© Jonathan Borba

Red Bull conteste le verdict FIA sur l’ADUO

La FIA a placé Red Bull-Ford en tête de la hiérarchie des moteurs thermiques dans son premier verdict ADUO communiqué en interne à Monaco, mais la publication officielle reste bloquée après la demande de vérifications supplémentaires formulée par Red Bull sur les données utilisées.

Selon ce premier classement couvrant les Grands Prix jusqu’au Canada, Red Bull est considéré comme la référence sur l’ICE, Mercedes obtient une possibilité d’évolution, et Ferrari, Audi et Honda en reçoivent deux.

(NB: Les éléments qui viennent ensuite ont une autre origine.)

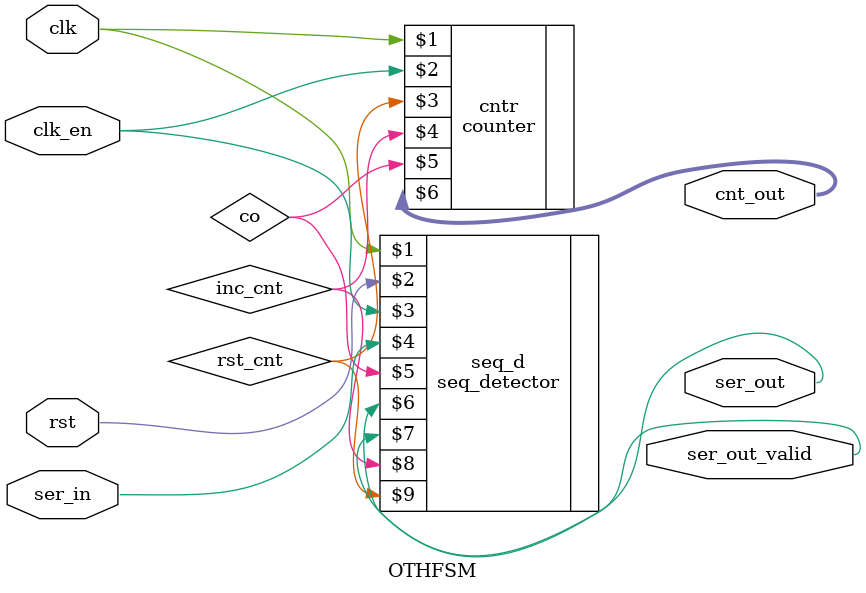
<source format=v>
module OTHFSM(clk, rst, clk_en, ser_in,
              ser_out, ser_out_valid, cnt_out);

    input clk, rst, clk_en, ser_in;
    output ser_out, ser_out_valid;
    output [3:0] cnt_out;

    wire co, inc_cnt, rst_cnt;

    seq_detector seq_d(
        clk, rst, clk_en, ser_in, co, 
        ser_out, ser_out_valid, inc_cnt, rst_cnt
    );

    counter cntr(
        clk, clk_en, rst_cnt, inc_cnt, co, cnt_out
    );
    
endmodule
</source>
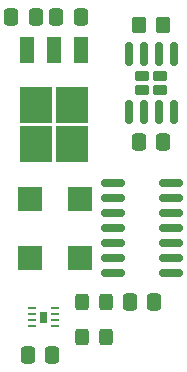
<source format=gbr>
%TF.GenerationSoftware,KiCad,Pcbnew,5.99.0-unknown-fc7f1d1d86~106~ubuntu20.04.1*%
%TF.CreationDate,2021-01-14T14:58:15+11:00*%
%TF.ProjectId,automotive-featherwing,6175746f-6d6f-4746-9976-652d66656174,rev?*%
%TF.SameCoordinates,Original*%
%TF.FileFunction,Paste,Top*%
%TF.FilePolarity,Positive*%
%FSLAX46Y46*%
G04 Gerber Fmt 4.6, Leading zero omitted, Abs format (unit mm)*
G04 Created by KiCad (PCBNEW 5.99.0-unknown-fc7f1d1d86~106~ubuntu20.04.1) date 2021-01-14 14:58:15*
%MOMM*%
%LPD*%
G01*
G04 APERTURE LIST*
G04 Aperture macros list*
%AMRoundRect*
0 Rectangle with rounded corners*
0 $1 Rounding radius*
0 $2 $3 $4 $5 $6 $7 $8 $9 X,Y pos of 4 corners*
0 Add a 4 corners polygon primitive as box body*
4,1,4,$2,$3,$4,$5,$6,$7,$8,$9,$2,$3,0*
0 Add four circle primitives for the rounded corners*
1,1,$1+$1,$2,$3,0*
1,1,$1+$1,$4,$5,0*
1,1,$1+$1,$6,$7,0*
1,1,$1+$1,$8,$9,0*
0 Add four rect primitives between the rounded corners*
20,1,$1+$1,$2,$3,$4,$5,0*
20,1,$1+$1,$4,$5,$6,$7,0*
20,1,$1+$1,$6,$7,$8,$9,0*
20,1,$1+$1,$8,$9,$2,$3,0*%
G04 Aperture macros list end*
%ADD10C,0.010000*%
%ADD11R,2.750000X3.050000*%
%ADD12R,1.200000X2.200000*%
%ADD13RoundRect,0.250000X-0.337500X-0.475000X0.337500X-0.475000X0.337500X0.475000X-0.337500X0.475000X0*%
%ADD14RoundRect,0.250000X0.337500X0.475000X-0.337500X0.475000X-0.337500X-0.475000X0.337500X-0.475000X0*%
%ADD15RoundRect,0.250000X-0.350000X-0.450000X0.350000X-0.450000X0.350000X0.450000X-0.350000X0.450000X0*%
%ADD16RoundRect,0.250000X-0.325000X-0.450000X0.325000X-0.450000X0.325000X0.450000X-0.325000X0.450000X0*%
%ADD17R,2.000000X2.000000*%
%ADD18RoundRect,0.150000X-0.825000X-0.150000X0.825000X-0.150000X0.825000X0.150000X-0.825000X0.150000X0*%
%ADD19RoundRect,0.230000X0.375000X-0.230000X0.375000X0.230000X-0.375000X0.230000X-0.375000X-0.230000X0*%
%ADD20RoundRect,0.150000X0.150000X-0.825000X0.150000X0.825000X-0.150000X0.825000X-0.150000X-0.825000X0*%
%ADD21R,0.760000X0.270000*%
G04 APERTURE END LIST*
D10*
%TO.C,U1*%
X137896000Y-111985000D02*
X138456000Y-111985000D01*
X138456000Y-111985000D02*
X138456000Y-112805000D01*
X138456000Y-112805000D02*
X137896000Y-112805000D01*
X137896000Y-112805000D02*
X137896000Y-111985000D01*
G36*
X138456000Y-112805000D02*
G01*
X137896000Y-112805000D01*
X137896000Y-111985000D01*
X138456000Y-111985000D01*
X138456000Y-112805000D01*
G37*
X138456000Y-112805000D02*
X137896000Y-112805000D01*
X137896000Y-111985000D01*
X138456000Y-111985000D01*
X138456000Y-112805000D01*
%TD*%
D11*
%TO.C,IC1*%
X137540000Y-97755000D03*
X140590000Y-94405000D03*
X137540000Y-94405000D03*
X140590000Y-97755000D03*
D12*
X141345000Y-89780000D03*
X139065000Y-89780000D03*
X136785000Y-89780000D03*
%TD*%
D13*
%TO.C,C3*%
X135487500Y-86995000D03*
X137562500Y-86995000D03*
%TD*%
D14*
%TO.C,C5*%
X148357500Y-97536000D03*
X146282500Y-97536000D03*
%TD*%
D15*
%TO.C,R1*%
X146320000Y-87630000D03*
X148320000Y-87630000D03*
%TD*%
D14*
%TO.C,C2*%
X141372500Y-86995000D03*
X139297500Y-86995000D03*
%TD*%
%TO.C,C1*%
X138959500Y-115570000D03*
X136884500Y-115570000D03*
%TD*%
D13*
%TO.C,C4*%
X145520500Y-111125000D03*
X147595500Y-111125000D03*
%TD*%
D16*
%TO.C,R2*%
X141469000Y-114046000D03*
X143519000Y-114046000D03*
%TD*%
D17*
%TO.C,X2*%
X137092000Y-102402000D03*
X137092000Y-107402000D03*
X141292000Y-107402000D03*
X141292000Y-102402000D03*
%TD*%
D16*
%TO.C,R3*%
X141469000Y-111125000D03*
X143519000Y-111125000D03*
%TD*%
D18*
%TO.C,U2*%
X144083000Y-101027000D03*
X144083000Y-102297000D03*
X144083000Y-103567000D03*
X144083000Y-104837000D03*
X144083000Y-106107000D03*
X144083000Y-107377000D03*
X144083000Y-108647000D03*
X149033000Y-108647000D03*
X149033000Y-107377000D03*
X149033000Y-106107000D03*
X149033000Y-104837000D03*
X149033000Y-103567000D03*
X149033000Y-102297000D03*
X149033000Y-101027000D03*
%TD*%
D19*
%TO.C,IC2*%
X148070000Y-92013000D03*
X146570000Y-93153000D03*
X148070000Y-93153000D03*
X146570000Y-92013000D03*
D20*
X145415000Y-95058000D03*
X146685000Y-95058000D03*
X147955000Y-95058000D03*
X149225000Y-95058000D03*
X149225000Y-90108000D03*
X147955000Y-90108000D03*
X146685000Y-90108000D03*
X145415000Y-90108000D03*
%TD*%
D21*
%TO.C,U1*%
X137191000Y-111645000D03*
X137191000Y-112145000D03*
X137191000Y-112645000D03*
X137191000Y-113145000D03*
X139161000Y-113145000D03*
X139161000Y-112645000D03*
X139161000Y-112145000D03*
X139161000Y-111645000D03*
%TD*%
M02*

</source>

Pour Red Bull, l’enjeu est immédiat: être classé en tête signifie être privé de l’aide de développement accordée aux motoristes jugés en retrait.

Laurent Mekies, directeur d’équipe Red Bull, a insisté après le Grand Prix d’Espagne sur le fait que le désaccord ne portait pas sur la règle elle-même. « Nous sommes totalement d’accord avec le fait que le règlement prévoit que l’on essaie uniquement d’estimer la hiérarchie de performance des moteurs thermiques. Nous sommes totalement d’accord avec cela. Nous avons tous approuvé ce principe et nous ne pensons pas que ce soit le problème », a-t-il déclaré en réponse à Motorsport-Total.com.

Cette position renvoie aux discussions du printemps 2025, lorsque Nikolas Tombazis, directeur Formula Sport de la FIA, s’était montré ouvert à des paramètres plus complexes. Les équipes et les constructeurs avaient toutefois choisi de conserver un système aussi simple que possible, limité à la seule performance du moteur à combustion.

Là où Red Bull s’oppose à la FIA, c’est sur la conclusion tirée de cette méthode. Mekies affirme que les chiffres communiqués ne correspondent ni à la lecture interne de son équipe ni à ce qui apparaît en piste. « Nous aimerions certainement avoir une discussion plus approfondie parce que nous ne voyons pas un seul échantillon de données indiquant que nous disposons d’un avantage sur nos amis de Mercedes », a-t-il dit.

Pour étayer cet argument, le patron de Red Bull s’appuie sur la variation des performances selon le profil des circuits. Au Canada, qu’il décrit comme très sensible à la puissance de l’ICE, Red Bull ne s’est qualifiée que sixième. À Monaco, où cette sensibilité est faible, l’équipe était à environ 0,04 seconde de la pole. Puis à Barcelone, de nouveau sur un tracé très dépendant de la puissance moteur, elle s’est encore qualifiée sixième. Pour Mekies, cette séquence ne cadre pas avec l’idée d’un Red Bull-Ford dominant sur le plan du moteur thermique.

Il estime donc que la FIA doit disposer d’« un niveau de certitude extrêmement élevé » avant d’attribuer ce statut de référence au mauvais motoriste. Son inquiétude est surtout stratégique. Si le classement reste inchangé, Mercedes pourrait choisir d’utiliser son jeton plus tard, après les prochaines évaluations ADUO, ou l’employer sur la partie électrique de l’unité de puissance. Red Bull se retrouverait alors sans aide immédiate face à un rival qui conserverait des marges de progression potentiellement décisives pour la suite du cycle moteur.